Is hydropower renewable energy? One village in SE Alaska needs it to be

Water flows down the tube and spins a turbine that creates electricity. (Photo by Elizabeth Jenkins/KTOO)

Hoonah’s hydro project, Gartina Falls, was completed in 2015. (Photo by Elizabeth Jenkins/Alaska’s Energy Desk)

A multimillion dollar dam in Kake would make it easier to bring renewable energy to the village, which currently runs off diesel. But the definition of “renewable” isn’t the same in everyone’s book. Federal grants for hydro projects can be limited — compared with what’s available for wind and solar.

Jodi Mitchell puts up a different kind of inspiration in her Juneau office. There’s a yellow sticky note on her computer that warns about how much carbon dioxide diesel emits.

“I write that there to remind myself everyday of why we’re doing this,” Mitchell said.

Mitchell is the CEO of the Inside Passage Electric Cooperative, a nonprofit that supplies energy to small Southeast Alaska communities. She says sometimes the only way to power remote Alaska is by burning diesel. And as her yellow sticky note attests, she thinks there’s a better way.

“If I could build a hydro project in each of those communities, even if it wouldn’t cover the full load, at least they would have some energy security,” she said.

But Mitchell says building a hydro project from scratch can be expensive and the permitting can take a long time.

About three years ago, Mitchell says the utility was getting close to completing a hydro project in Hoonah and the village of Kake was next on the list. The utility sent a couple of engineers to scope it out.

“I was surprised. I was shocked when they sent me the pictures,” Mitchell said. “I was like, where are you? And they were like, we’re at Gunnuk Creek. There’s a dam here already, Jodi!”

What the engineers discovered was an estimated $12 million tank and dam intended for Kake’s drinking water. Mitchell says it was built around 2006, using mostly federal funds. But its electric pumps made it too pricey for the village to operate.

What makes this unused dam special is that it can be converted to generate electricity.

“As far as I know, it’s the lowest hanging fruit in the state and perhaps in the nation,” Mitchell said.

The U.S. Department of Energy sees untapped potential, nationwide, for retrofitting non-power generating dams, and Mitchell thinks this one could be done for about $6 million.

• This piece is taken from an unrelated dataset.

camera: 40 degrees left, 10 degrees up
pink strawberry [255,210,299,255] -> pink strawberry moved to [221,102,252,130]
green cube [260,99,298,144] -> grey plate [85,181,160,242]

It would supply more than half Kake’s electricity.

In the past, she says the utility would have relied on the Renewable Energy Fund, a state program, but because of Alaska’s mega budget deficit, that funding has gone away. Loans aren’t out of the question. Still, that’s an expense that could be passed on to ratepayers. Something that Mitchell says she doesn’t want to do.

So, what options are left?

The Gunnuk Creek dam in Kake. (Photo courtesy of the Alaska Energy Authority)

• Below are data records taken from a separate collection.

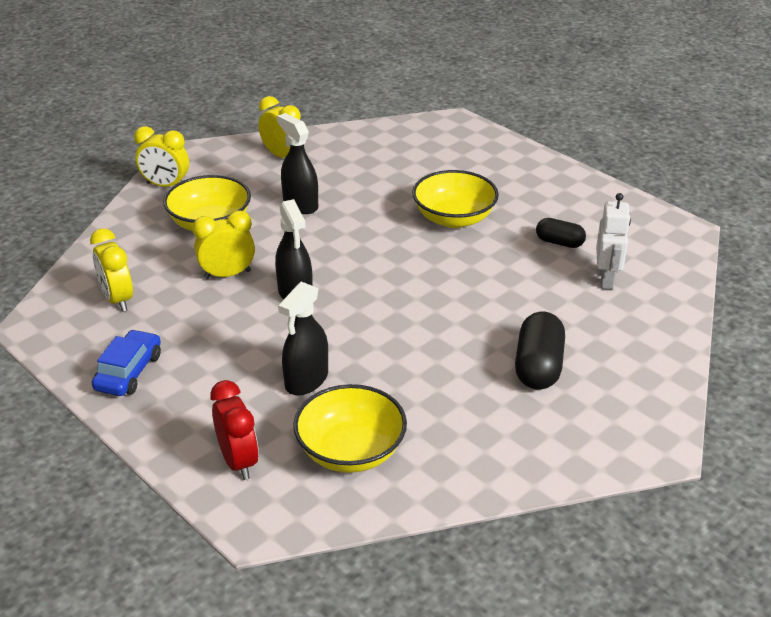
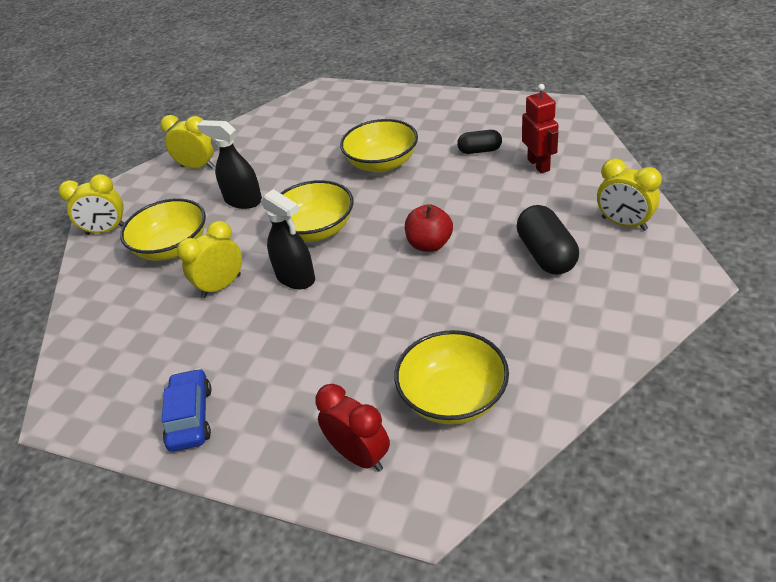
camera: 20 degrees left, 5 degrees up
yellow clock [90,228,133,312] -> yellow clock moved to [597,159,662,231]
black spray bottle [278,282,328,395] -> none
white robot [596,193,631,290] -> red robot [522,84,559,173]
none -> yellow bowl [270,180,354,242]
none -> red apple [405,204,453,252]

The Gunnuk Creek dam in Kake. (Photo courtesy of the Alaska Energy Authority)

“Most of the grant funds that are available through the federal government do not include hydro,” Mitchell said. “And anyone who lives in Southeast Alaska thinks that’s completely bonkers.”

Jeff Leahey, the deputy executive director of the National Hydropower Association, says that’s partly true, but it’s more complicated.

“Do people recognize that hydropower is a renewable resource? Yes, they do believe that at the federal level,” Leahey said. “But sometimes they have not included that in the definition of renewable energy.”

Leahey thinks that’s why there aren’t more federal grants for hydro projects. There isn’t consistency across the different federal agencies.

U.S. Sen. Lisa Murkowski was working on a bill that would have made that definition more clear, potentially opening up more federal grants for hydro, but Congress ran out of time.

Leahey says solar and wind seem to get all of the attention.

“I think some of that comes back to the misconception that the real growth in renewables can only come from wind and solar technologies,” Leaheay said. “And the myth that hydro is all built out, that there were no new opportunities for growth.”

Back at the office at the Inside Passage Electric Cooperative, Jodi Mitchell reads me a rejection letter:

“Your project was not one of the highest ranked projects selected for funding at this time.”

It’s from the United States Department of Agriculture, one of a handful of federal grant opportunities that includes hydro.

“I mean, I do a lot of crying when I’m alone because I want it so bad,” Mitchell said. “I want it so bad to help my people.”

Mitchell still thinks Kake’s best bet for cheaper electricity is retrofitting its existing dam. She’ll try to reapply in the next grant cycle. But she’d like to see the floodgates opened on more federal funding.